Several month back many forums and blogs were discussing the (at that time) up and coming July 2010 sunset of Windows 2000. Many of these discussions included other already sunsetted operating systems. There were some heated debates over whether or not proper lock-down and compensating controls could keep a merchant compliant. Most of these discussions were settled by a posting in the PCI SCC FAQs:
Fast forward to today. Now, for many merchants and vendors, comes the first Windows 2000 post sunset scan from a prominent ASV - FAIL. Reason given: One or more scanned servers determined to be running Windows 2000. Upon referring this prominent ASV to the above FAQ on the PCI DSS site, they refer to the Technical and Operational Requirements for Approved Scanning Vendors (ASVs) on the same PCI DSS site:
The FAQ that many merchants and vendors use takes a risk assessment perspective whereas the Operating Requirements for ASVs takes a MUCH harsher authoritarian perspective -- "FAILED!" It's no wonder there is still so much confusion about PCI even after years educating the masses about PCI; people are still just as confused and pulling their hair out. I sure hope PCI SSC irons this one out quick.

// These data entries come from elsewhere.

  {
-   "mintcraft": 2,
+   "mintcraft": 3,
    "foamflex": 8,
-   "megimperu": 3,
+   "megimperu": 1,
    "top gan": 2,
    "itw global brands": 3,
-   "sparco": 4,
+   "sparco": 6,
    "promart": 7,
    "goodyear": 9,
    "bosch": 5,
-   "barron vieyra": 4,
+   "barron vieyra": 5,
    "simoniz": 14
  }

An interesting side note is the wording of the Operating Requirements for ASVs: "Obsolete software may expose the infrastructure to a security-related vulnerability," yet PCI has deemed it non-compliant -- so is it vulnerable or not? If not, why is it not compliant? But this is straining at gnats -- the bigger issue is assuring people that obsolete O/Ss are not necessarily out-of-compliance while telling ASVs that obsolete O/Ss must be deemed out-of-compliance.

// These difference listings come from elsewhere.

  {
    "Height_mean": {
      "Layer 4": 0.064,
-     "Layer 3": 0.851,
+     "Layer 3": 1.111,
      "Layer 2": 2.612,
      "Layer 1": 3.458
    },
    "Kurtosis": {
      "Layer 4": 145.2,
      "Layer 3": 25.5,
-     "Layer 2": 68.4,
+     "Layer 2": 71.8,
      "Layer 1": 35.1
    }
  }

If you read any of my previous posts, I always harp on lowering your risk profile by eliminating card holder data from your environment. This emphasizes my belief that if you suffer a breach of card holder data, you will be found out-of-compliance no matter how compliant you thought you were. Using this as an example, if you were using Windows 2000 (post sunset) in your payment environment and your PCI assessment was based on the PCI SSC FAQ, the ASV document would deem you out-of-compliance.